Frankly, there’s little social justice work anyone can do without angering wealthy and economically and politically powerful people. When you have rich people and poor people, and an economic and political system that’s designed to entrench the wealthy’s position, anybody questioning that system looks like a threat.
Just ask Ken Langone, the co-founder of Home Depot, a major financial donor to the Republican Party, a billionaire, and who is currently leading a campaign to restore St. Patrick’s Cathedral in New York City. I don’t know how this guy survived in business while being so thin-skinned unless he also had the power to call down a million pound s**thammmer of vengance on anyone who crossed him … but Pope Francis’ most recent statements about runaway capitalism have got his dander up.
He’s apparently brought the issue up more than once with Cardinal Timothy Dolan, archbishop of New York: “I’ve told the cardinal, ‘Your Eminence, this is one more hurdle I hope we don’t have to deal with. You want to be careful about generalities. Rich people in one country don’t act the same as rich people in another country,’” Langone said, adding that “you get more with honey than with vinegar.”
Let me get this straight.
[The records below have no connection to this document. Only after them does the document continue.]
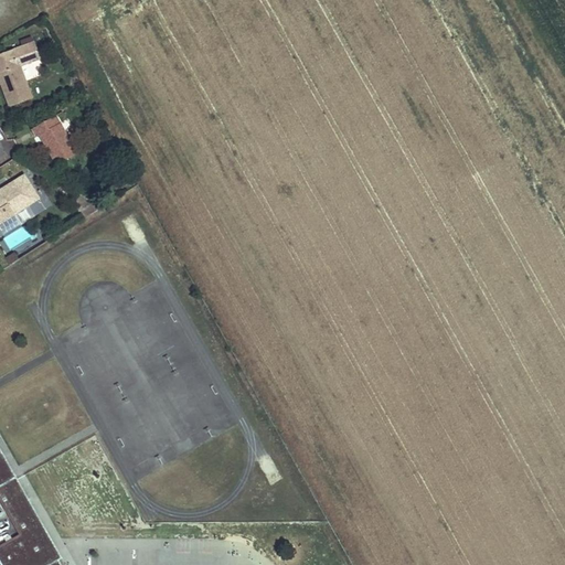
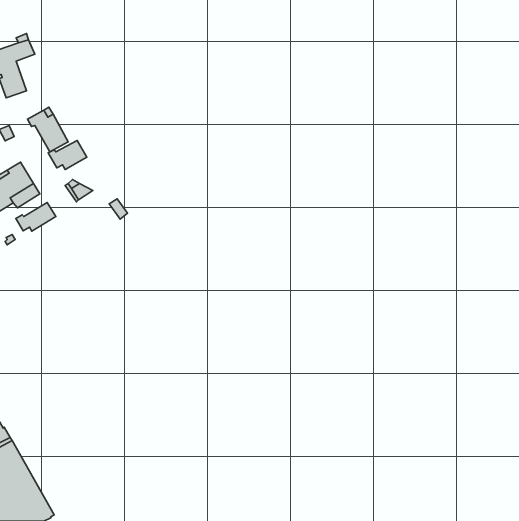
building: none -> [48,140,87,170]
building: none -> [16,203,56,231]

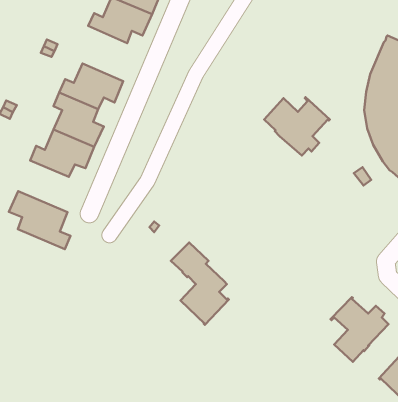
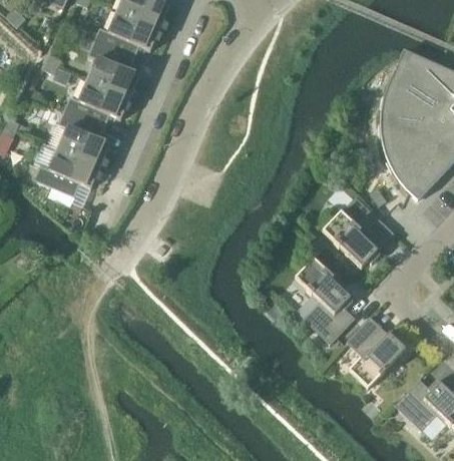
building: none -> [87,40,139,97]
building: [264,97,330,155] -> [322,206,390,267]
building: [9,191,71,249] -> none
building: [171,242,229,325] -> [294,258,354,343]

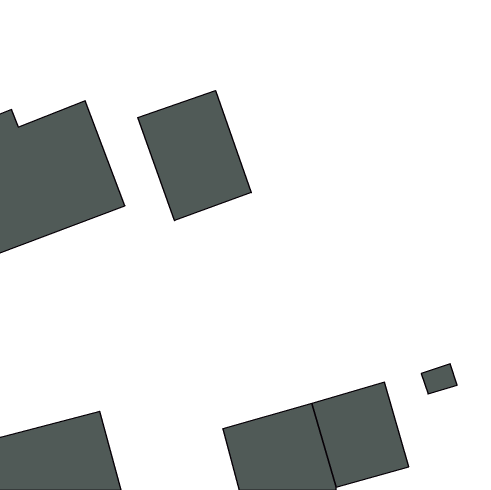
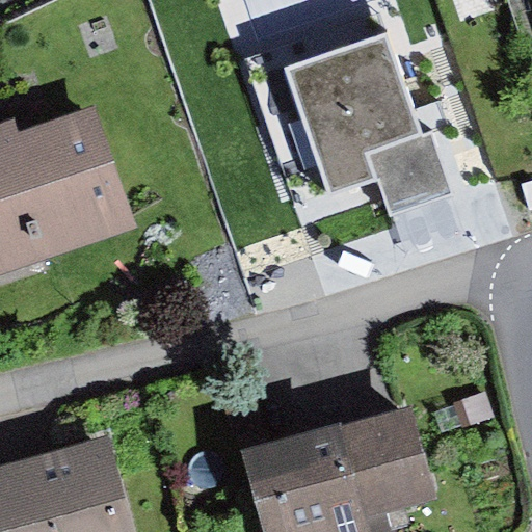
building: none -> [283,36,451,215]
building: [138,91,251,221] -> none

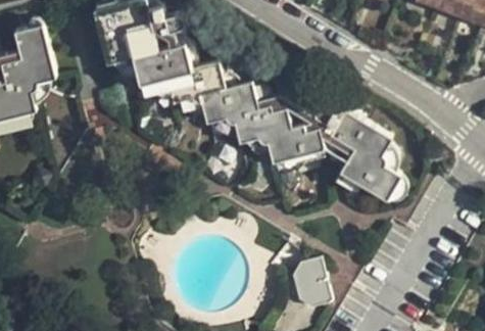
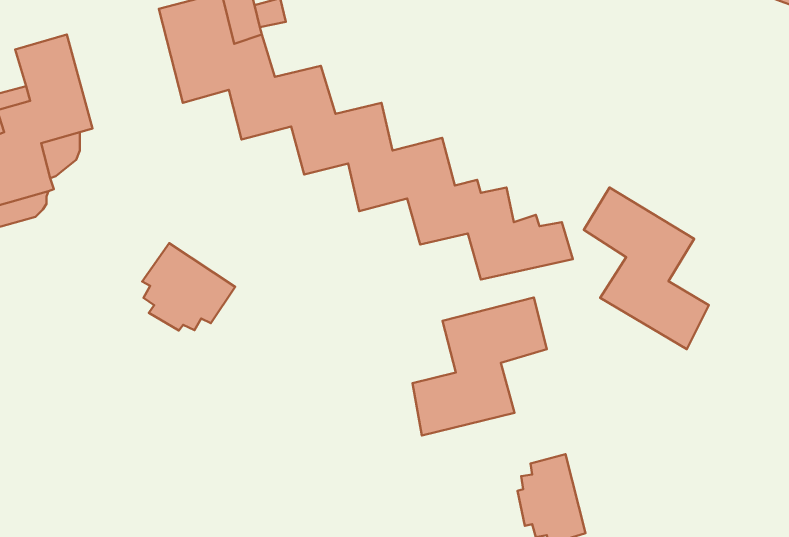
building: none -> [142,243,235,330]
building: none -> [412,297,547,435]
Langone is arguing that Pope Francis is wrong to criticize the rich and powerful for using their money and influence to control the policial and economic messages of society … and if and other rich people don’t like what the Pope continues to say, they will use their money and iunfluence to either silence him or the Church.
A lot of people (especially those on the political right) approach the teachings of Jesus the same way they approach the licensing agreement when they put new software on their computer, tablet, or smartphone. They don’t read the whole thing: they just go to the end and click, ‘I accept.’ God is merely a smokescreen: they worship Reganomics and its golden calf. That’s why Langone can be pious with his Catholicism and not think of Matthew 19:24.